[Exercise] From the line with "For every layout" to the line with "Document page, 2001x1125 pixels.", retype each line exactly as it stands in the records below, but skip the pictures.
[Opening Supplied material section]
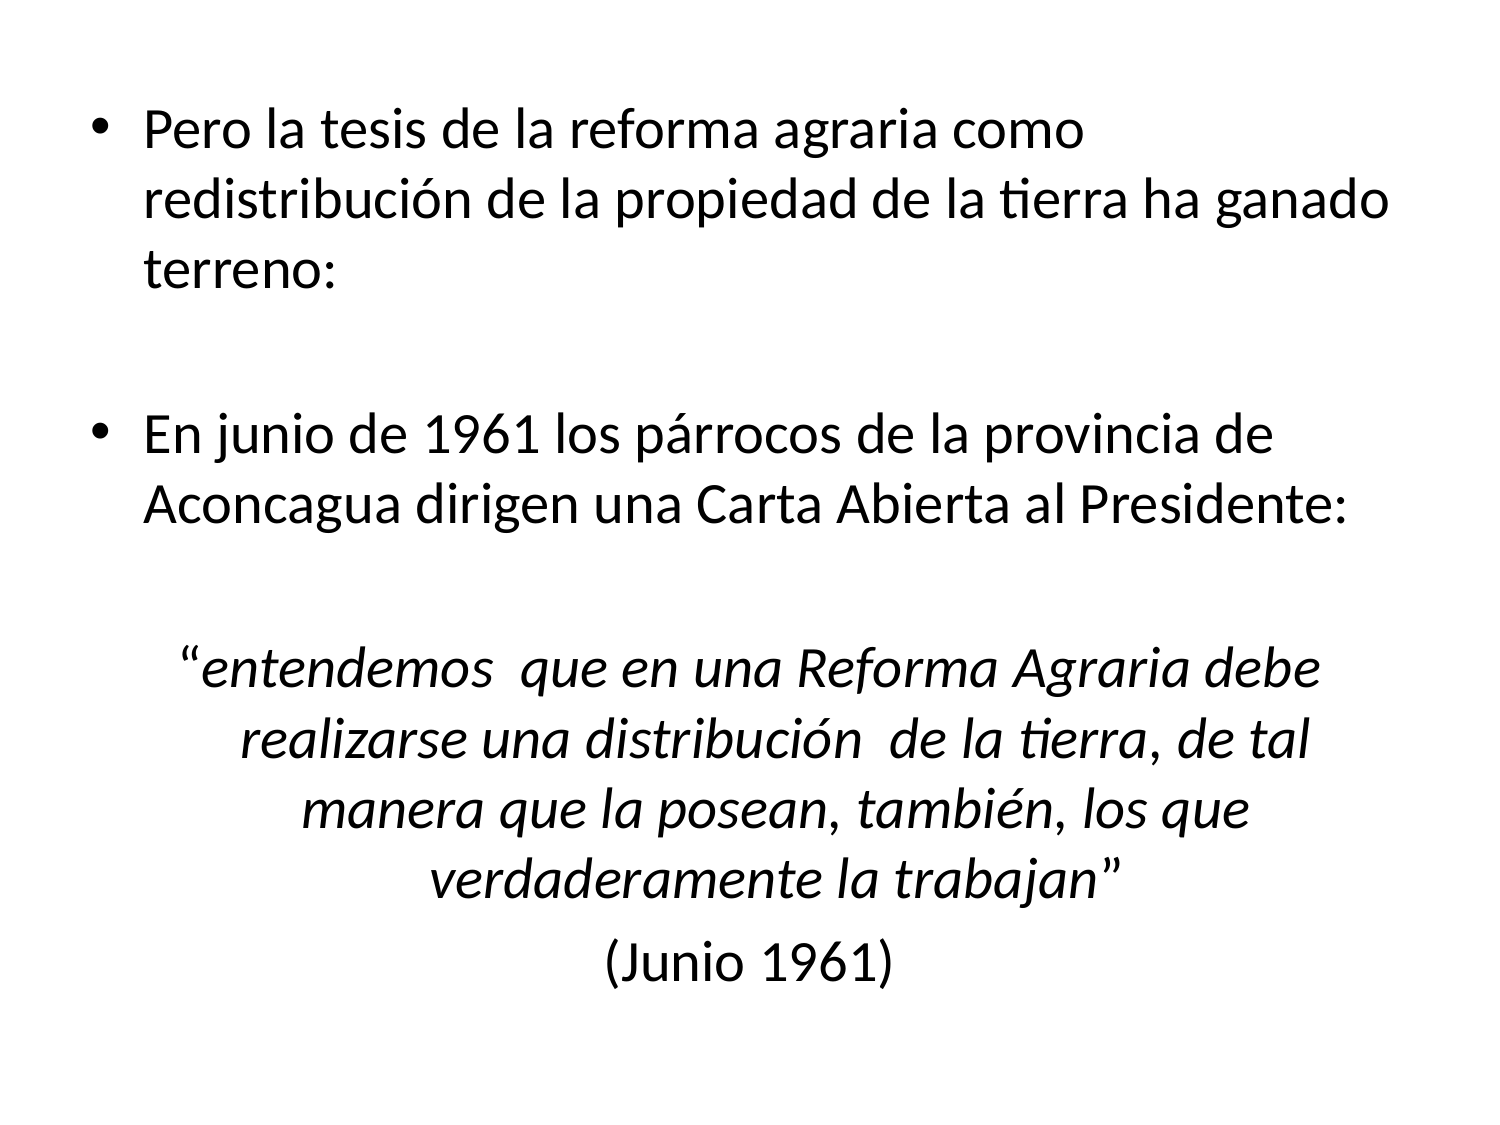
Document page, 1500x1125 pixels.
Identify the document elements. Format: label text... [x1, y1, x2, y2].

list Pero la tesis de la reforma agraria como redistribución de la propiedad de la tierra ha ganado terreno: En junio de 1961 los párrocos de la provincia de Aconcagua dirigen una Carta Abierta al Presidente: “entendemos que en una Reforma Agraria debe realizarse una distribución de la tierra, de tal manera que la posean, también, los que verdaderamente la trabajan” (Junio 1961) [75, 82, 1425, 1005]
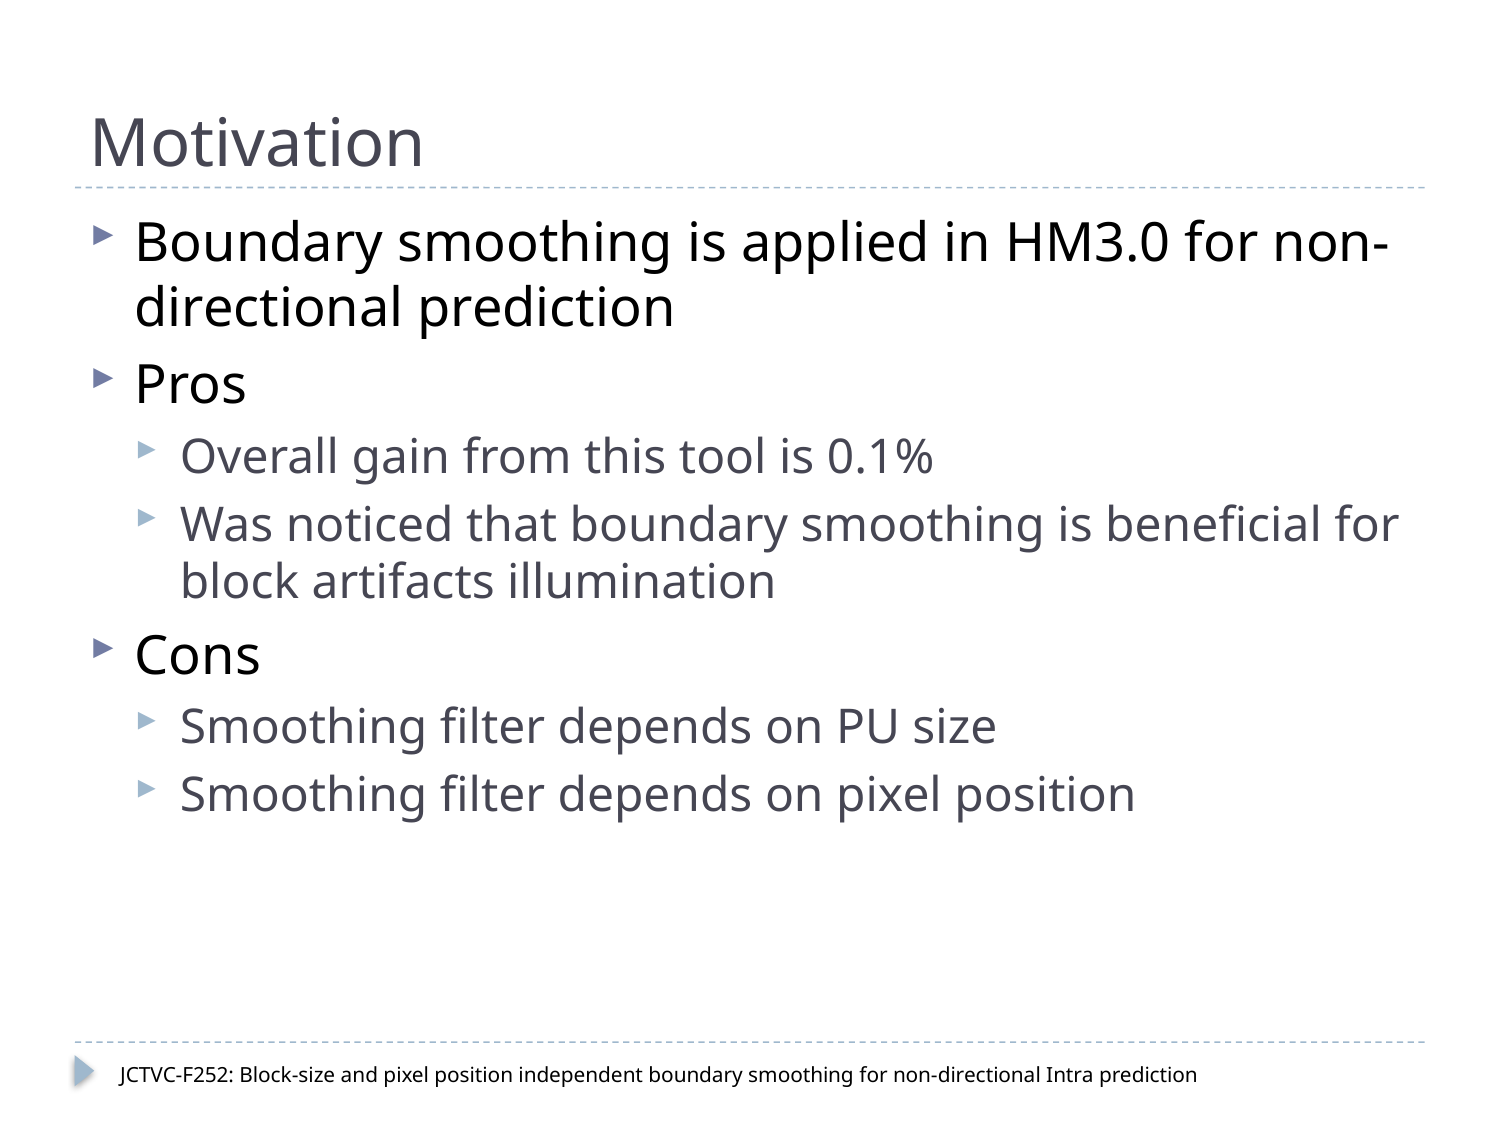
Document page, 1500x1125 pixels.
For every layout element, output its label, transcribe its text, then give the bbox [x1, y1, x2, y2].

title Motivation [75, 24, 1425, 188]
text_box JCTVC-F252: Block-size and pixel position independent boundary smoothing for non-directional Intra prediction [105, 1054, 1500, 1095]
list Boundary smoothing is applied in HM3.0 for non-directional prediction Pros Overall gain from this tool is 0.1% Was noticed that boundary smoothing is beneficial for block artifacts illumination Cons Smoothing filter depends on PU size Smoothing filter depends on pixel position [75, 200, 1425, 1010]
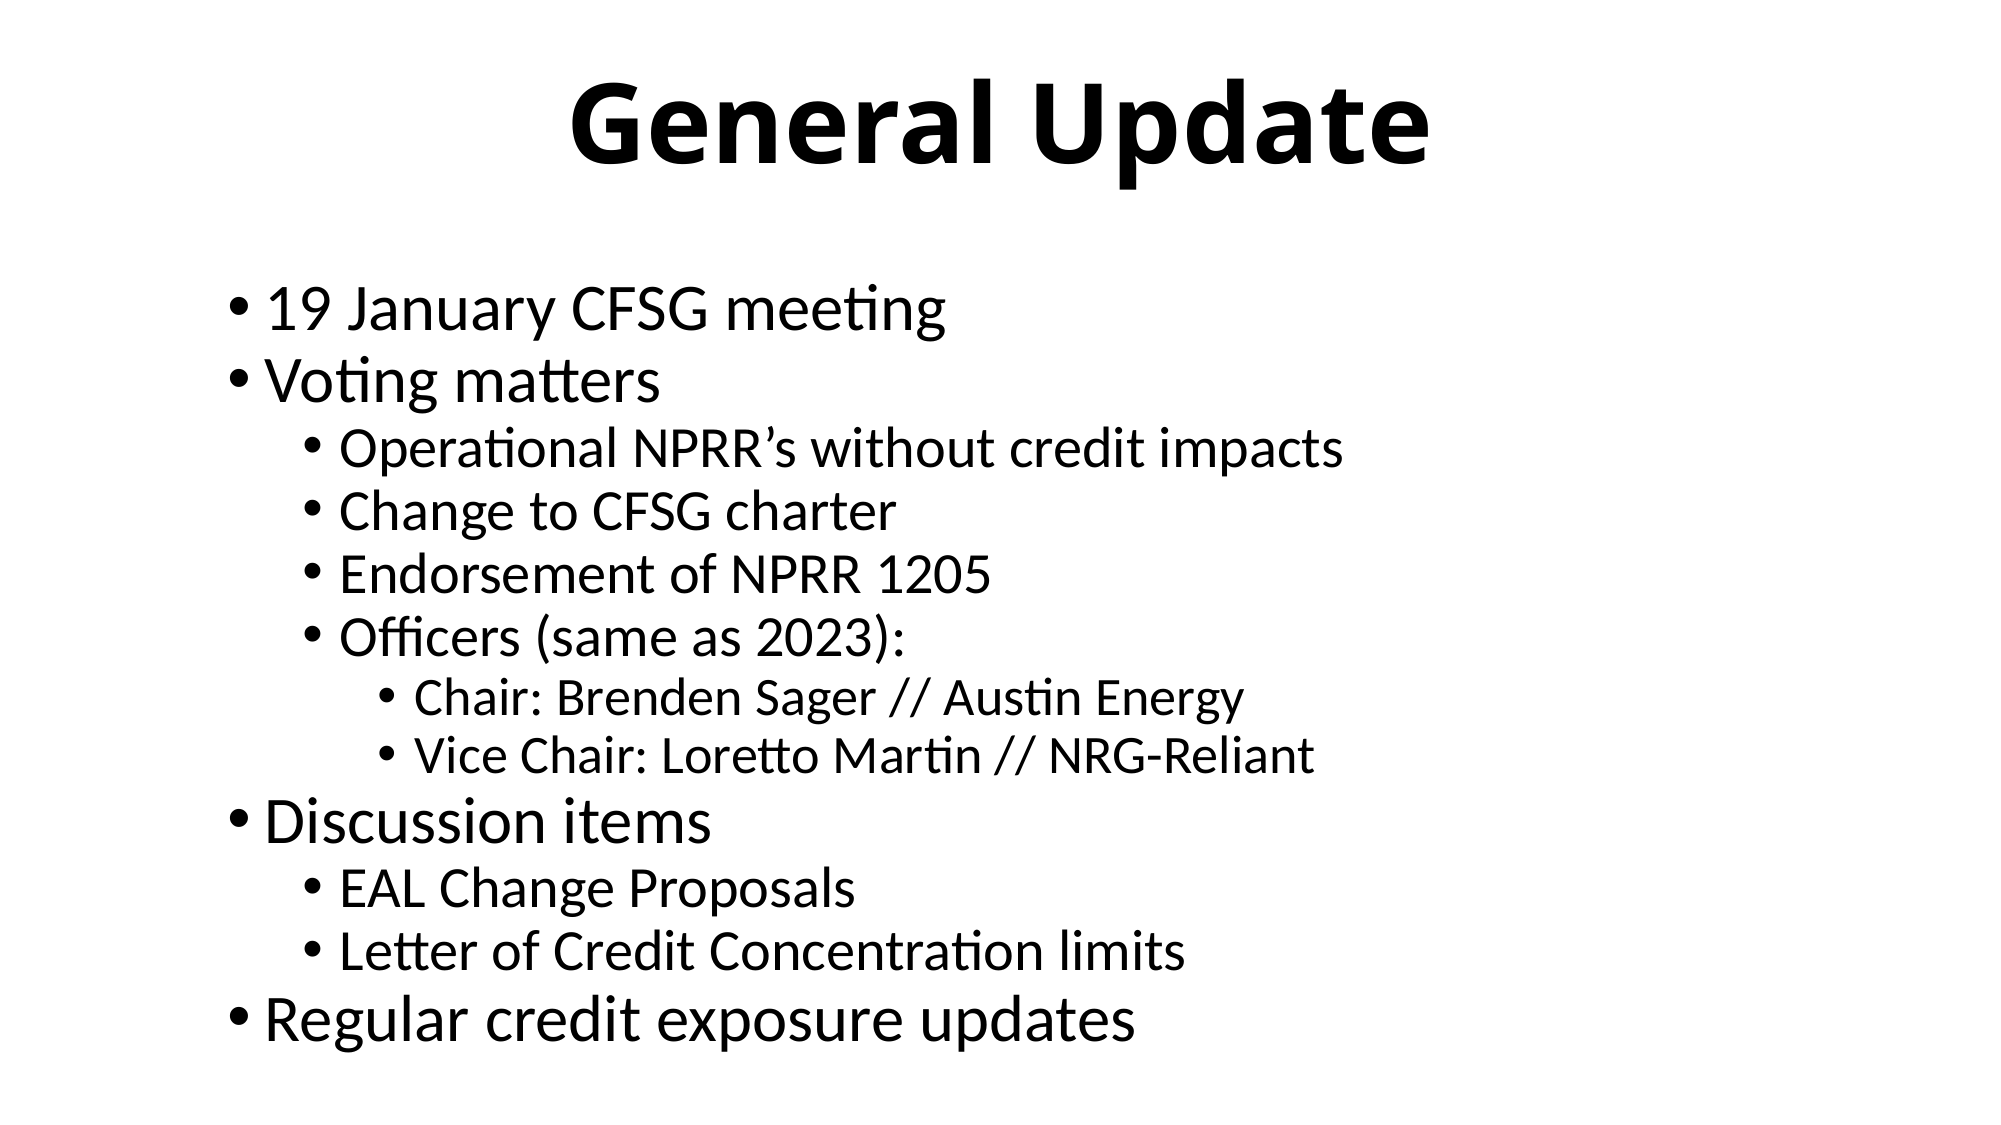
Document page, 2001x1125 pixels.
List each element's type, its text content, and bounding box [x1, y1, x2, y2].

list 19 January CFSG meeting Voting matters Operational NPRR’s without credit impacts Change to CFSG charter Endorsement of NPRR 1205 Officers (same as 2023): Chair: Brenden Sager // Austin Energy Vice Chair: Loretto Martin // NRG-Reliant Discussion items EAL Change Proposals Letter of Credit Concentration limits Regular credit exposure updates [137, 265, 1863, 1014]
title General Update [137, 59, 1863, 265]
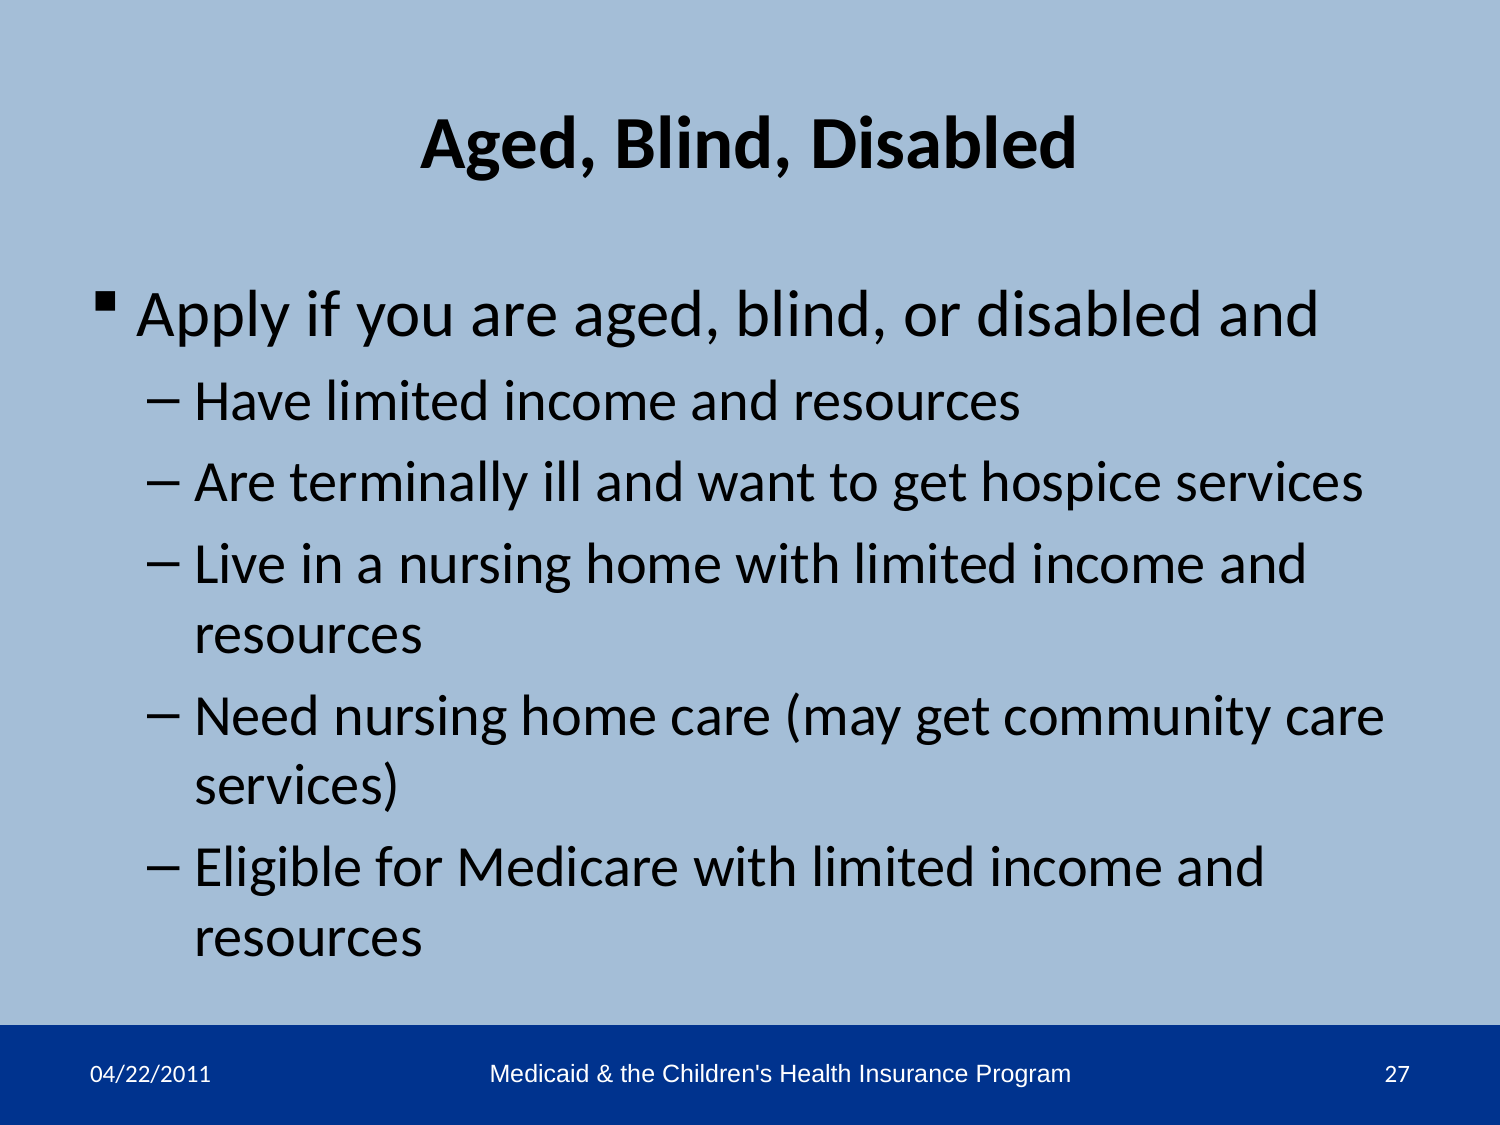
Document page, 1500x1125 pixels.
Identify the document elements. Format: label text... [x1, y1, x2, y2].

slide_number 27 [1275, 1042, 1425, 1103]
title Aged, Blind, Disabled [74, 44, 1426, 233]
footer Medicaid & the Children's Health Insurance Program [287, 1042, 1275, 1103]
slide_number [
[Closing Supplied material section]
[Response for this exercise]
For every layout element, output its label, transcribe its text, then give the bbox [x1, y1, x2, y2].

title Motivation [75, 24, 1425, 188]
text_box JCTVC-F252: Block-size and pixel position independent boundary smoothing for non-directional Intra prediction [105, 1054, 1500, 1095]
list Boundary smoothing is applied in HM3.0 for non-directional prediction Pros Overall gain from this tool is 0.1% Was noticed that boundary smoothing is beneficial for block artifacts illumination Cons Smoothing filter depends on PU size Smoothing filter depends on pixel position [75, 200, 1425, 1010]
Document page, 2001x1125 pixels.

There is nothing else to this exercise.